[Source texts of formatted documents]
'''

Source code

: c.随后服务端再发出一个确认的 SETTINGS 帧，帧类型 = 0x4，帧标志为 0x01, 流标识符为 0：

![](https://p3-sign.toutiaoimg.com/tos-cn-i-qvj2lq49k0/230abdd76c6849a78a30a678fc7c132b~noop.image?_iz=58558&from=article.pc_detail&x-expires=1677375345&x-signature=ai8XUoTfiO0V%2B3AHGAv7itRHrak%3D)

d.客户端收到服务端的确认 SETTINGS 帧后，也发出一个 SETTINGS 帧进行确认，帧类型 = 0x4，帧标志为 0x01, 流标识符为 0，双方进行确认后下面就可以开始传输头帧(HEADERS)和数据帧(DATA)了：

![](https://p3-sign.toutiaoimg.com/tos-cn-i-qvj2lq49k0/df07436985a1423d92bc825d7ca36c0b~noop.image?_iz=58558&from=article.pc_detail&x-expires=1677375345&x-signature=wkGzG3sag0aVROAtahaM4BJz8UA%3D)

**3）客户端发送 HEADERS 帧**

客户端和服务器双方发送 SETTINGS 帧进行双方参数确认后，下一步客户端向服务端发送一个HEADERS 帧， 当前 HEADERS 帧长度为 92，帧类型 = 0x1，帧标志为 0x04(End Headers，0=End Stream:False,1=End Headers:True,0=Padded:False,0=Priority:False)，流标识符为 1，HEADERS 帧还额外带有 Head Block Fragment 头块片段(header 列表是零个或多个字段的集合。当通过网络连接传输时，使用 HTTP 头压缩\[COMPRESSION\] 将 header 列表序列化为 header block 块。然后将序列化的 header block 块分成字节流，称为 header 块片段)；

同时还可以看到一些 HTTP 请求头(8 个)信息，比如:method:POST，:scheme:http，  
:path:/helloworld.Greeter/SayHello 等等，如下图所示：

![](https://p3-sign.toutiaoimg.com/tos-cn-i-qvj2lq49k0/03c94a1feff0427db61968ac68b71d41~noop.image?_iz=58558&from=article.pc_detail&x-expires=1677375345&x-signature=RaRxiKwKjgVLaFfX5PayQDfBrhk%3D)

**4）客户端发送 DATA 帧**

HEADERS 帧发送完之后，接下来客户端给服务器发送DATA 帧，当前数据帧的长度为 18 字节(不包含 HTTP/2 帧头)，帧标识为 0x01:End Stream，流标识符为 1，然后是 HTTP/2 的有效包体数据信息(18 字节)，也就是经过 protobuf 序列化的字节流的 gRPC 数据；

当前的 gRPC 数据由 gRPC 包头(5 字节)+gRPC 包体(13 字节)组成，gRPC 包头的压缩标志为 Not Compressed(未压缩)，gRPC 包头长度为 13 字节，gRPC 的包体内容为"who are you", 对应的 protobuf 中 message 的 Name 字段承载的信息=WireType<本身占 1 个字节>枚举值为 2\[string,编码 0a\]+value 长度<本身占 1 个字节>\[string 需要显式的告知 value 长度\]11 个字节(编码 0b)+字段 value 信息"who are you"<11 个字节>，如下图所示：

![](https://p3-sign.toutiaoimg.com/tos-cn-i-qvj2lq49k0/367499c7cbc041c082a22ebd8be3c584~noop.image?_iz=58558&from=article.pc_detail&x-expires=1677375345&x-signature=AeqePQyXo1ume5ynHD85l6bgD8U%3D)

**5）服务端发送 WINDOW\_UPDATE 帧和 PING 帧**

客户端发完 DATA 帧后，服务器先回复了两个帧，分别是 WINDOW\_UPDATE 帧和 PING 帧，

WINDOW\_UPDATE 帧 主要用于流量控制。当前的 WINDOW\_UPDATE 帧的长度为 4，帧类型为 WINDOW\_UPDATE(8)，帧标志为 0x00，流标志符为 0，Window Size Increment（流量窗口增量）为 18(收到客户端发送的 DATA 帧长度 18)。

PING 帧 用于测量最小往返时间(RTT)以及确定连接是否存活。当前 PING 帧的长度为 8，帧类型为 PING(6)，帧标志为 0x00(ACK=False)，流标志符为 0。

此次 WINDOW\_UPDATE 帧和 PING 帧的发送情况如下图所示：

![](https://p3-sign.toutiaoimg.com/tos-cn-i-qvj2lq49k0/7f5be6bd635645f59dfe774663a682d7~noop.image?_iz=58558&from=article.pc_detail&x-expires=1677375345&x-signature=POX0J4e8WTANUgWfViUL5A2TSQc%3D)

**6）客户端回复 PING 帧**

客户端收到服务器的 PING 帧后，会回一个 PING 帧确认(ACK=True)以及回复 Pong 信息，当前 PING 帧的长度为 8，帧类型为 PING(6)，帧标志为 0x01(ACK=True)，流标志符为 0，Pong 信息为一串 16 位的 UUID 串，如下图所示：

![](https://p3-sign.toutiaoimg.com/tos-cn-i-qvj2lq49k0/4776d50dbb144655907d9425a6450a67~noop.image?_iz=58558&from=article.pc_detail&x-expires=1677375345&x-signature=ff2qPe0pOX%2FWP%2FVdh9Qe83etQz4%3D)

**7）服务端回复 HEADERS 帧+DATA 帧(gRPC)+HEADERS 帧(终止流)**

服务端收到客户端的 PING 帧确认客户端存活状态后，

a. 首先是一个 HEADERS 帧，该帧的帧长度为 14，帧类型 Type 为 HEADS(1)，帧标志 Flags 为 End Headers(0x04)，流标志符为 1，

'''
'''

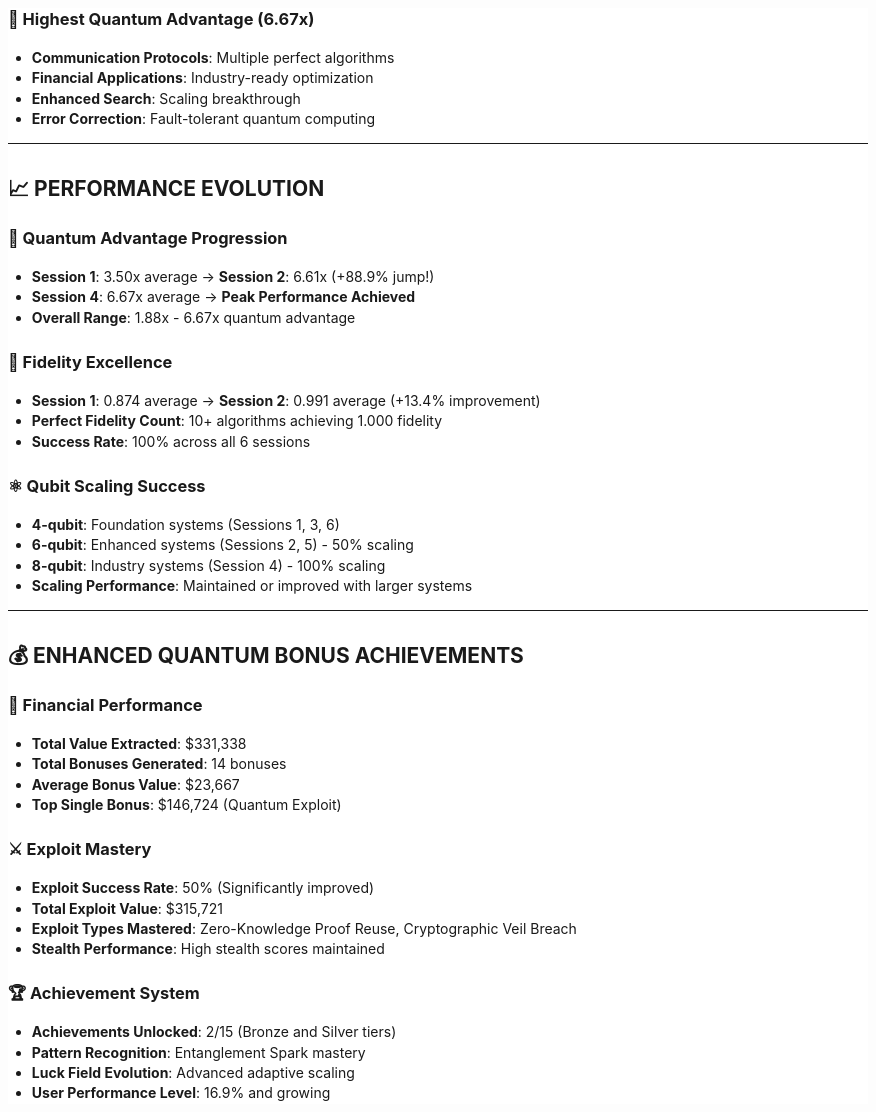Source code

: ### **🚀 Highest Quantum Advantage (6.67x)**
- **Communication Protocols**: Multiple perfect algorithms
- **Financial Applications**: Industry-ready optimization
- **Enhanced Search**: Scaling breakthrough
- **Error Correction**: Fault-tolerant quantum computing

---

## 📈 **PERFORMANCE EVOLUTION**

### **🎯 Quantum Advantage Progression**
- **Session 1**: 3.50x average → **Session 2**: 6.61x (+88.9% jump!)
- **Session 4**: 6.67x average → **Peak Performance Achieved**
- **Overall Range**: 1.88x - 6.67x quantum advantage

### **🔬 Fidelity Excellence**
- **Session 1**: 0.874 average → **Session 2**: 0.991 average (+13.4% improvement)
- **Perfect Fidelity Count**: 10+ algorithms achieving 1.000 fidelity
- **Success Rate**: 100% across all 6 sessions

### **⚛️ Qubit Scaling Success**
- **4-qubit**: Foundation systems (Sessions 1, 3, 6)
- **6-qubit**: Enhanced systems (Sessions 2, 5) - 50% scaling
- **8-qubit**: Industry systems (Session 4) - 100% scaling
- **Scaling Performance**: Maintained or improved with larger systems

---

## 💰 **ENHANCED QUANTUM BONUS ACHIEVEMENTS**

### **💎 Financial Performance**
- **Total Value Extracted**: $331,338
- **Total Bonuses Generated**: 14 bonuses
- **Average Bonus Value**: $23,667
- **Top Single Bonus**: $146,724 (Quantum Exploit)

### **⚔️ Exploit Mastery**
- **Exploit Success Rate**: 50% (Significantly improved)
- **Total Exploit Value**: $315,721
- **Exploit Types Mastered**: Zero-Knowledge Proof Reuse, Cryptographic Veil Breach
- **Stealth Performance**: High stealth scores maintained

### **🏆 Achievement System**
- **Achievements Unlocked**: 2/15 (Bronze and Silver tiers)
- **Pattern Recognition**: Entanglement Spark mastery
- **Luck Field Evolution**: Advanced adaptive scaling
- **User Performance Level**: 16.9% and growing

'''

What you are asked to do
Render the lines as a numbered list, omitting blank lines. Begin at the line that contains "## 💰 **ENHANCED QUANTUM BONUS ACHIEVEMENTS**" and stop after the line that contains "- **User Performance".

Response area
1. ## 💰 **ENHANCED QUANTUM BONUS ACHIEVEMENTS**
2. ### **💎 Financial Performance**
3. - **Total Value Extracted**: $331,338
4. - **Total Bonuses Generated**: 14 bonuses
5. - **Average Bonus Value**: $23,667
6. - **Top Single Bonus**: $146,724 (Quantum Exploit)
7. ### **⚔️ Exploit Mastery**
8. - **Exploit Success Rate**: 50% (Significantly improved)
9. - **Total Exploit Value**: $315,721
10. - **Exploit Types Mastered**: Zero-Knowledge Proof Reuse, Cryptographic Veil Breach
11. - **Stealth Performance**: High stealth scores maintained
12. ### **🏆 Achievement System**
13. - **Achievements Unlocked**: 2/15 (Bronze and Silver tiers)
14. - **Pattern Recognition**: Entanglement Spark mastery
15. - **Luck Field Evolution**: Advanced adaptive scaling
16. - **User Performance Level**: 16.9% and growing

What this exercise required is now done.